Num ano marcado por retrocessos nos direitos das pessoas queer e trans, Come See Me in the Good Light surge como um raro gesto de luz. O documentário de Ryan White acompanha Andrea Gibson e Megan Falley nos meses após um diagnóstico de cancro terminal, mas o que realmente coloca no centro é um amor queer vivido sem medo: terno, quotidiano e profundamente cúmplice.
Num tempo em que a desumanização cresce, ver duas pessoas queer a cuidarem-se, a rirem-se e a enfrentarem a vulnerabilidade como parte da vida é, por si só, um ato político. E um lembrete de que continuamos a existir para lá das narrativas de trauma: existimos no afeto, na intimidade e na resistência suave de continuar a amar.
Come See Me in the Good Light estreia-se assim como um dos documentários mais marcantes do ano, tendo um Metascore de 81 e uma receção celebrada pelo retrato íntimo sobre amor, humor, perda e a urgência de viver.
Um resto de vida além de um diagnóstico
Andrea Gibson, poeta e ativista, recebeu um diagnóstico de cancro terminal. O filme acompanha Andrea e Megan durante esse período incerto. Mas evita o drama fácil. Procura antes a ternura, a alegria possível e o quotidiano partilhado. Há lágrimas, claro. Mas há também gargalhadas, idiossincrasias e pequenos gestos que sustentam uma vida.
White e a produtora Jessica Hargrave chegaram a Andrea por Tig Notaro. A comediante prometia algo leve, mas, em vez disso, sugeriu “poesia e cancro”. A reação inicial foi de hesitação. Depois, tudo mudou ao verem a força do poema “Guardian Angel Fish” e ouvirem Andrea falar sobre mortalidade com clareza rara. Foi esse encontro que levou a equipa ao Colorado e a percebere, em poucos dias, que havia ali um filme inevitável.
Megan Falley conta que não houve dúvidas. A escrita estava difícil para Andrea, devido aos tratamentos, como tal, a câmara tornou-se um modo de continuar a criar, sem esforço físico impossível. Filmar o que já estavam a viver deu-lhes uma forma de testemunhar o amor e de o transformar em algo que pudesse tocar outras pessoas.
Andrea Gibson e o saborear da vida

O filme mostra o lado público de Andrea, a sua sabedoria, intensidade e profunda humanidade, mas oferece também o seu lado lúdico. Megan diz que se apaixonou por essa parte: o humor, o caos doce, a energia leve que não aparece sempre nos palcos. Pequenos momentos, como a caixa do correio a desmoronar, revelam esse lado brincalhão. E revelam como, mesmo em dias difíceis, permanecia um impulso para rir.
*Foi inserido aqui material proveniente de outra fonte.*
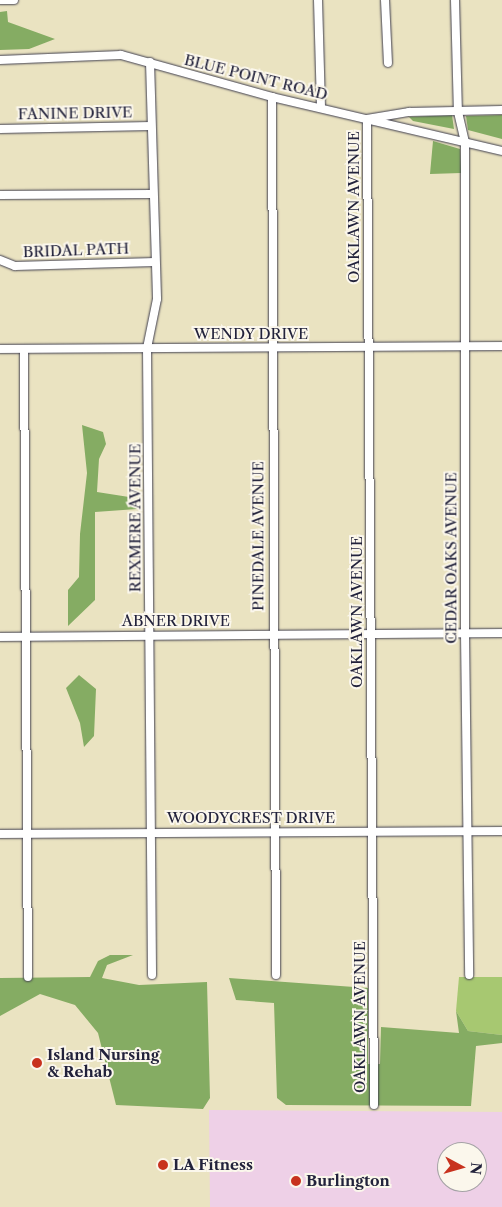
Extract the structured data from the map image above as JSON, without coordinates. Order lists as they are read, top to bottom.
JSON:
{
  "streets": {
    "street": [
      "BLUE POINT ROAD",
      "FANINE DRIVE",
      "OAKLAWN AVENUE",
      "BRIDAL PATH",
      "WENDY DRIVE",
      "REXMERE AVENUE",
      "PINEDALE AVENUE",
      "CEDAR OAKS AVENUE",
      "ABNER DRIVE",
      "WOODYCREST DRIVE"
    ]
  },
  "crossings": [
    ["BLUE POINT ROAD", "OAKLAWN AVENUE"],
    ["BLUE POINT ROAD", "REXMERE AVENUE"],
    ["BLUE POINT ROAD", "PINEDALE AVENUE"],
    ["BLUE POINT ROAD", "CEDAR OAKS AVENUE"],
    ["FANINE DRIVE", "REXMERE AVENUE"],
    ["OAKLAWN AVENUE", "WENDY DRIVE"],
    ["OAKLAWN AVENUE", "ABNER DRIVE"],
    ["OAKLAWN AVENUE", "WOODYCREST DRIVE"],
    ["BRIDAL PATH", "REXMERE AVENUE"],
    ["WENDY DRIVE", "REXMERE AVENUE"],
    ["WENDY DRIVE", "PINEDALE AVENUE"],
    ["WENDY DRIVE", "CEDAR OAKS AVENUE"],
    ["REXMERE AVENUE", "ABNER DRIVE"],
    ["REXMERE AVENUE", "WOODYCREST DRIVE"],
    ["PINEDALE AVENUE", "ABNER DRIVE"],
    ["PINEDALE AVENUE", "WOODYCREST DRIVE"],
    ["CEDAR OAKS AVENUE", "ABNER DRIVE"],
    ["CEDAR OAKS AVENUE", "WOODYCREST DRIVE"]
  ],
  "places": ["Island Nursing & Rehab", "LA Fitness", "Burlington"],
  "north": "right"
}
Num tempo de ataques a pessoas queer e trans, este documentário é um sopro de resistência. A relação entre Andrea e Megan é um exemplo belo de intimidade queer vivida sem filtros. É um amor longo, cúmplice, feito de rotinas, cuidados, piadas privadas e uma confiança visceral. Não é um “filme queer para queer”. É, antes de tudo, uma história universal. E é essa universalidade que pode abrir portas a quem ainda torce o nariz a narrativas LGBTQIA+.
A morte como parte da vida
É também impossível esquecer que Andrea morreu em julho. Saber isso enquanto vemos os últimos meses dá peso às pequenas cenas. E torna a presença de Megan, hoje viúva aos 37 anos, ainda mais tocante. O filme não nos convida a temer esse fim. Convida-nos a reconhecê-lo como parte da vida e a reparar no que temos enquanto ainda o temos.
Come See Me in the Good Light é uma carta de amor. É uma memória viva. É um convite ao cuidado mútuo. E é também uma lembrança de que representar vidas queer com verdade continua a ser um gesto, mais do que político, profundamente humano.
Come See Me In The Good Light já está disponível para streaming na AppleTV.